Tra le ultime novità alcuni correttivi che consentono al ministero dell’Economia di sostenere quest’anno Patrimonio Rilancio, oltre che con l’assegnazione a Cdp di titoli di Stato, anche facendo leva direttamente sulla liquidità. Sul fronte delle imprese e dei professionisti sale la dote per il credito di imposta per la sanificazione degli ambienti di lavoro e per l’acquisto di Dpi, ma i 403 milioni che si aggiungono ai 200 già stanziati dal decreto Rilancio in realtà erano già destinati, seppure con altre finalità, sempre alle imprese attraverso “programmi-Inail”. Previsti poi lo stop alla Tosap per gli ambulanti fino al 15 ottobre, i fondi per la casa delle donne di Roma e 4 milioni all’anno per le vittime di omotransfobia.

La principale novità, introdotta dal Senato nel pacchetto di misure sul lavoro, consente al genitore lavoratore dipendente di svolgere la prestazione di lavoro in modalità agile per tutto o parte del periodo corrispondente alla durata della quarantena del figlio convivente, minore di 14 anni, disposta dalla Asl territorialmente competente a seguito di contatto verificatosi all’interno del plesso scolastico, di strutture frequentate per lezioni di musica o lingua, o nello svolgimento di attività sportive di base in palestre, piscine, circoli sportivi.
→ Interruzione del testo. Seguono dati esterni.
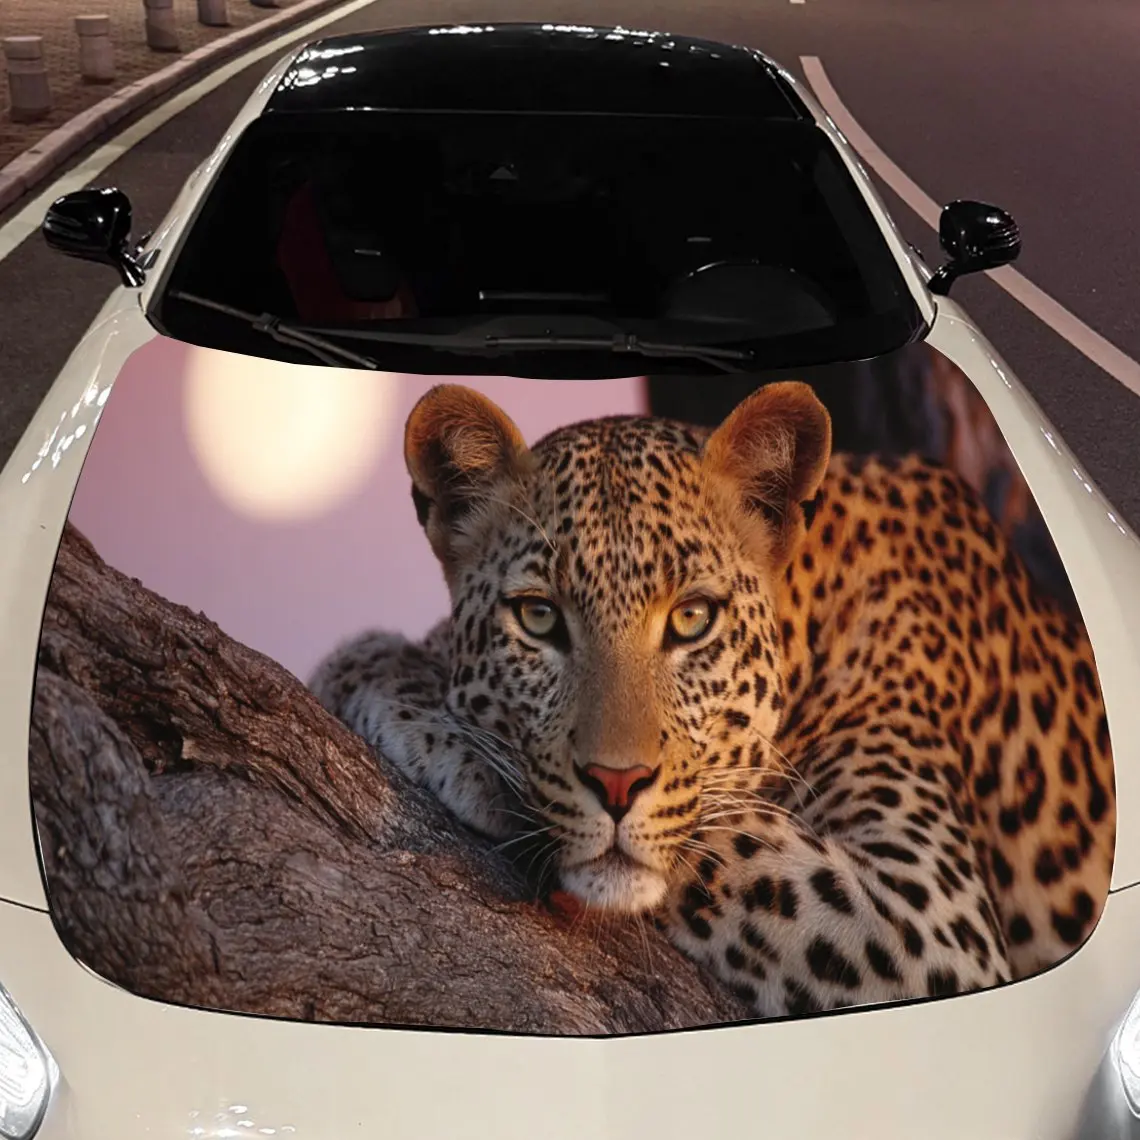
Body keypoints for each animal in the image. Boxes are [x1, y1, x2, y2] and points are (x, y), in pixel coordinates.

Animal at [308, 380, 1115, 1019]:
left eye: (693, 618)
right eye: (538, 618)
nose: (616, 784)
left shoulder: (934, 920)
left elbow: (717, 831)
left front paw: (399, 684)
In alternativa uno dei genitori, può astenersi dal lavoro per tutto o parte del periodo corrispondente alla quarantena del figlio, ricorrendo al congedo retribuito al 50% del salario.

Confermati gli incentivi per le imprese, ovvero fino a sei mesi di esonero totale dal versamento dei contributi previdenziali per i datori di lavoro che assumono a tempo indeterminato o stabilizzano contratti a termine. E fino a quattro mesi di decontribuzione totale per i datori di lavoro che non ricorrono alla cassa Covid, avendola già utilizzata. Nel periodo in cui beneficiano dagli incentivi (fino al 31 dicembre) le imprese non possono licenziare.